Hyun è tra i chirurghi che trattano le complicanze della malattia di Crohn intervenendo sulle stenosi fibrose, attraverso la resezione di tratti di intestino quando il restringimento diventa clinicamente rilevante.
CICLI DI INFIAMMAZIONE DOLOROSI
La malattia di Crohn è una patologia cronica dell’intestino che coinvolge soprattutto la regione di passaggio tra intestino tenue e crasso. In genere esordisce nell’adolescenza o nei giovani adulti ed è caratterizzata da cicli di infiammazione intestinale. Chi ne è affetto soffre di dolori addominali, diarrea, malnutrizione, perdita di peso e stanchezza.
Studi precedenti avevano già evidenziato che le cicatrici fibrose si formano in particolare nelle aree intestinali dove è presente una maggiore quantità di creeping fat. Questo grasso, che rappresenta un segno distintivo della malattia di Crohn, si sviluppa quando il grasso sano che circonda l’intestino -normalmente sottile e flessibile, chiamato mesentere- risponde a un’infiammazione cronica diventando progressivamente più spesso e rigido, fino a racchiudere l’intestino malato.
TASSI DI RECIDIVA MOLTO ALTI
Esistono farmaci anti-infiammatori in grado di controllare i sintomi e migliorare la qualità di vita dei pazienti, ma non riescono a prevenire i restringimenti fibrosi, che possono interessare fino all’80 per cento dei casi che non rispondono alle terapie. Anche la chirurgia non rappresenta una soluzione definitiva, perché «il tasso di recidiva è molto alto e non si può ricorrere agli interventi all’infinito», sottolinea il dottor Kristian E. Bauer-Rowe, primo autore dello studio.
Lo studio è commentato dalla dottoressa Maria Cappello, responsabile dell’Ambulatorio per le malattie infiammatorie intestinali del Policlinico di Palermo. «Con le stenosi il decorso della malattia si complica -osserva- e provoca dolore. Se il restringimento è marcato, può portare a una occlusione intestinale, una condizione pericolosa che rende necessario l’intervento chirurgico».
DALLA CHIRURGIA ALL’INTESTINO CORTO
L’intervento chirurgico può dare un sollievo temporaneo, ma non definitivo. «Dopo un anno -spiega la dottoressa Cappello- compaiono spesso già i segni di una ricaduta».

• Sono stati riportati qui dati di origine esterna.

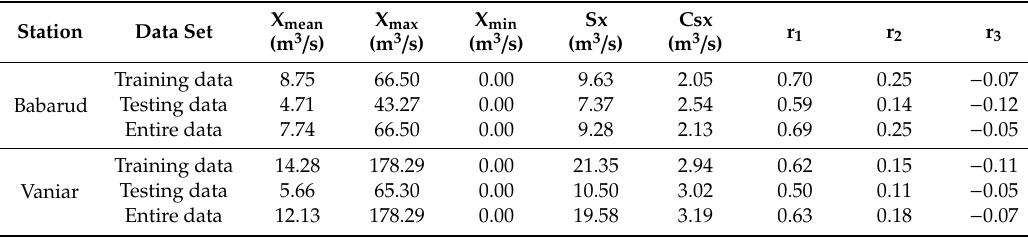
Figure 1. Babarud and Vaniar stations, located at Lake Urmia Basin [37]. Table 1. Statistical parameters of the implemented data (X mean , X max , X min , Sx, Csx, a 1 , a 2 , a 3 denote the overall mean, maximum, minimum, standard deviation, skewness, lag-1, lag-2, lag-3 auto-correlation coefficients, respectively).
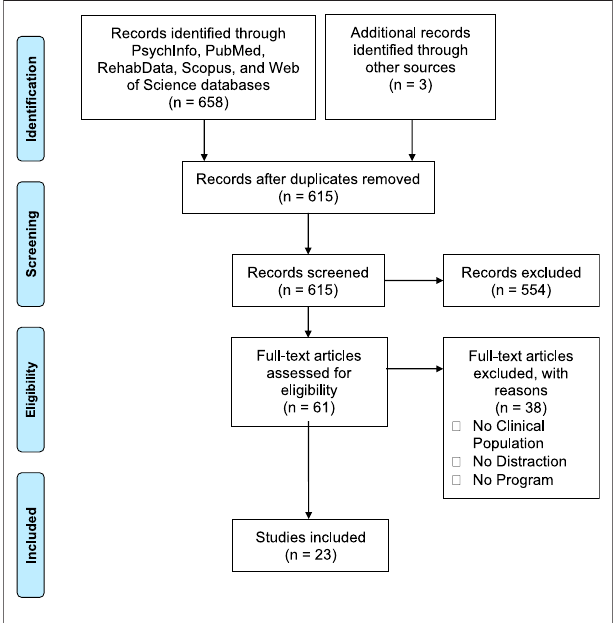
FIGURE 1 | PRISMA fl owchart of article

Il numero di interventi, però, non può essere illimitato. «C’è chi ne ha subiti tre o quattro, ma esiste un limite rappresentato dal cosiddetto “intestino corto”, una condizione che comporta problemi di malassorbimento. I nutrienti vengono assorbiti attraverso la parete intestinale e, se questa è ridotta, l’organismo non riesce più a svolgere correttamente questa funzione».

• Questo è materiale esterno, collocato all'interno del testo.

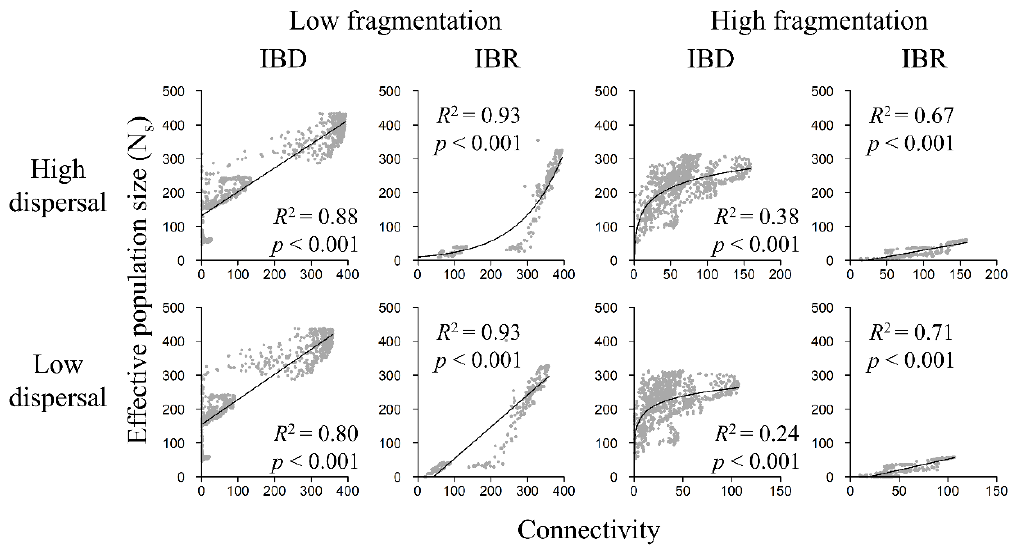
Figure 7. Relationship between N s and landscape connectivity in the low-fragmentation model (left two columns) and the high-fragmentation model (right two columns). Top row: high-dispersal scenario (300 km). Bottom row: low-dispersal scenario (200 km). Effective population size (y-axis) is calculated with software sGD. Connectivity (x-axis) is quantified in terms of cumulative resistant kernel density, representing the expected density of dispersing individuals. Gray markers represent the mean of 100 Monte Carlo simulation runs for each node. Adjusted R 2 and p -values are shown.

«Oggi disponiamo di terapie biologiche che modulano il sistema immunitario e sono efficaci nel controllare l’infiammazione – aggiunge Cappello – ma non abbiamo ancora strumenti in grado di fermare la fibrosi. Il creeping fat, da cui siamo partiti, è uno dei fattori che contribuiscono a peggiorare la malattia proprio attraverso la produzione di fibrosi».
IL GRASSO CONTIENE FIBROBLASTI
Analizzando campioni di tessuto di pazienti con Crohn, i ricercatori hanno dimostrato che il creeping fat contiene fibroblasti, cellule in grado di produrre tessuto fibrotico. Nello studio si fa riferimento anche a un esperimento condotto sui topi, in cui una molecola capace di agire sui fibroblasti del grasso -un inibitore del segnale Yap/Taz- ha bloccato i meccanismi molecolari responsabili della fibrosi. Gli animali trattati hanno sviluppato meno stenosi.
È un segnale di possibile apertura terapeutica. Per ora, sul fronte delle “cicatrici” intestinali, la ricerca è ancora all’inizio. Ma il bersaglio è stato individuato.